Return, word for word, the line that contains "- **Strong Margins**: 75-85% gross margins" and every line after it through the end of the records.

○ ○ ○

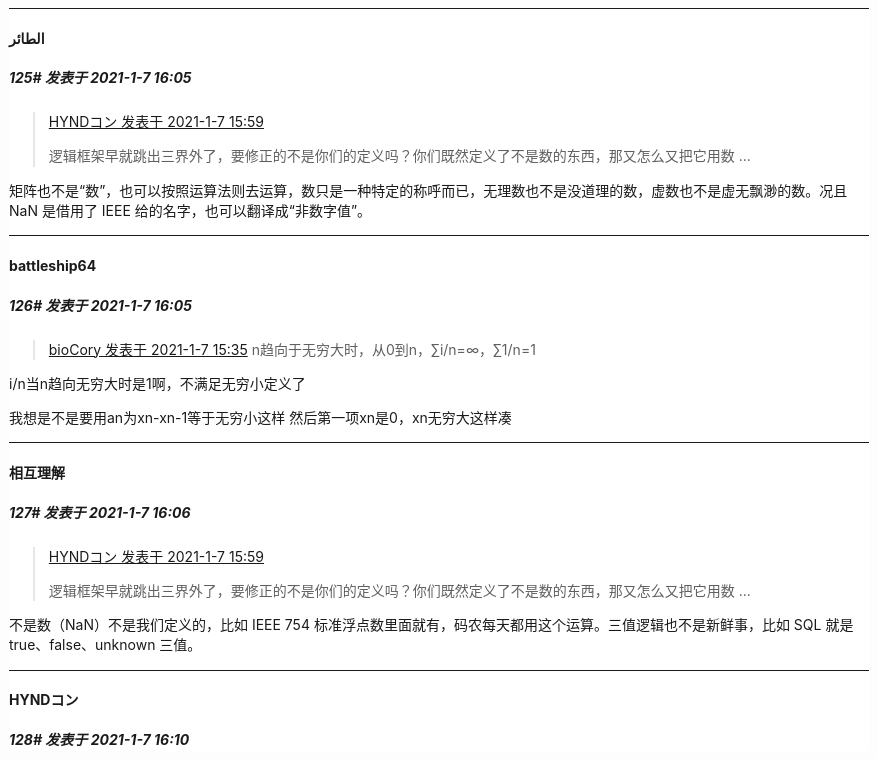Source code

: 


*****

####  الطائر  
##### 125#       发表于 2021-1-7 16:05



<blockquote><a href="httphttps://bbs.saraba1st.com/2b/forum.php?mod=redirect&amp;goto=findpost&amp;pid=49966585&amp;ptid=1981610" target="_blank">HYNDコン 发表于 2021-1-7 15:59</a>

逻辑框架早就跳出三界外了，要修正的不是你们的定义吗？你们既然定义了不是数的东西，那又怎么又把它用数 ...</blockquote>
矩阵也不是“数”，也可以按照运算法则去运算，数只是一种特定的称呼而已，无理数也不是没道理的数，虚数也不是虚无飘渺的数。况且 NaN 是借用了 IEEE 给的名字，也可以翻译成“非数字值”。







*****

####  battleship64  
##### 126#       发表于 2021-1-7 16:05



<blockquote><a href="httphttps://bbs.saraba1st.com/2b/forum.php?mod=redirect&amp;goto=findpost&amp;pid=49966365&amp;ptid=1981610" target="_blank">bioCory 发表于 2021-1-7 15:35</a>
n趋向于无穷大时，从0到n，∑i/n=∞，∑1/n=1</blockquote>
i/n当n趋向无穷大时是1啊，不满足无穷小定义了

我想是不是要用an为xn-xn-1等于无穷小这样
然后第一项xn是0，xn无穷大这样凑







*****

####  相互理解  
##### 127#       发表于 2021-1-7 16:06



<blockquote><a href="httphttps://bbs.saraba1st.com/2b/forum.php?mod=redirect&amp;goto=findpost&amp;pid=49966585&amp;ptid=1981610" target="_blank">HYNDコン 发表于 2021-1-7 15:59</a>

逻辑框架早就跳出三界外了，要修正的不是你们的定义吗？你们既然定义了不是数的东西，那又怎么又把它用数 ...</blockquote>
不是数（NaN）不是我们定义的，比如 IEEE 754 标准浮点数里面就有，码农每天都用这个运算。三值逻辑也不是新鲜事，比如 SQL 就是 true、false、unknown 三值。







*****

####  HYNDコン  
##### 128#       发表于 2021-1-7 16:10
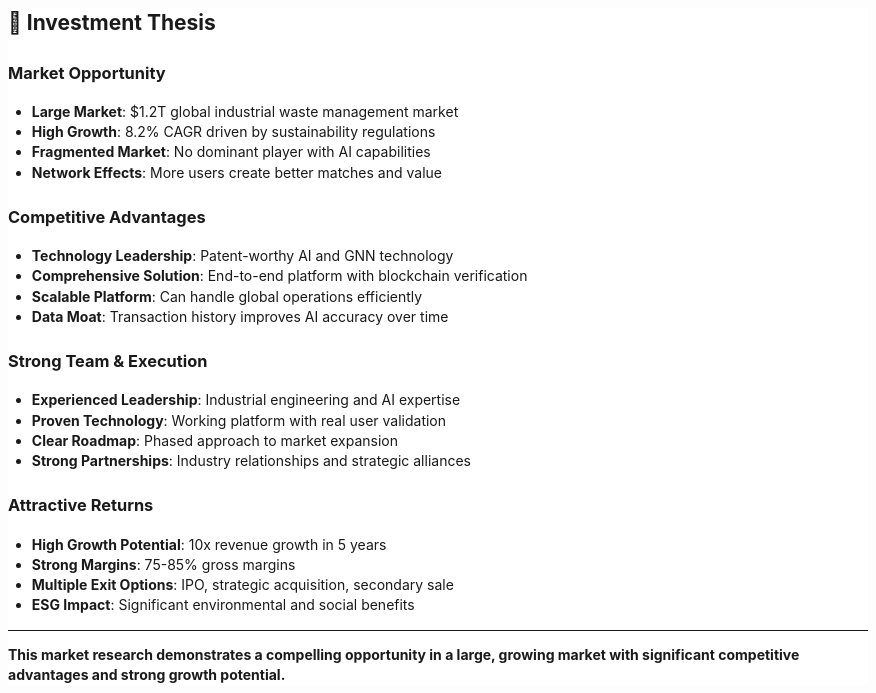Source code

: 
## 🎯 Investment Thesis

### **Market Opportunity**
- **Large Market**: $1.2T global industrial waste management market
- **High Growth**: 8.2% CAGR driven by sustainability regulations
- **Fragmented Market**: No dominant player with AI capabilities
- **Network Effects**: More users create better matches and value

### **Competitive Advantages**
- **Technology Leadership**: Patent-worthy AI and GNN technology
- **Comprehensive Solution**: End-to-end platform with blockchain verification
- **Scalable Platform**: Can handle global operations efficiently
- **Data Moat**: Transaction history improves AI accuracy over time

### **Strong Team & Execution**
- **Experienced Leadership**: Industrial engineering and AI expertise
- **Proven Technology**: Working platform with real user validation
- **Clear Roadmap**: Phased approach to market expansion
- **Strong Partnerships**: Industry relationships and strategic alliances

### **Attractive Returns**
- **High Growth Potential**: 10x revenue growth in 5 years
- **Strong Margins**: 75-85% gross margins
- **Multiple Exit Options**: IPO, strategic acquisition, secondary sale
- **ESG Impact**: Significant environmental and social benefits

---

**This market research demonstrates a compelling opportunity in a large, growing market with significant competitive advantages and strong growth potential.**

○ ○ ○

REPLY TO THE EXERCISE:
- **Strong Margins**: 75-85% gross margins
- **Multiple Exit Options**: IPO, strategic acquisition, secondary sale
- **ESG Impact**: Significant environmental and social benefits

---

**This market research demonstrates a compelling opportunity in a large, growing market with significant competitive advantages and strong growth potential.**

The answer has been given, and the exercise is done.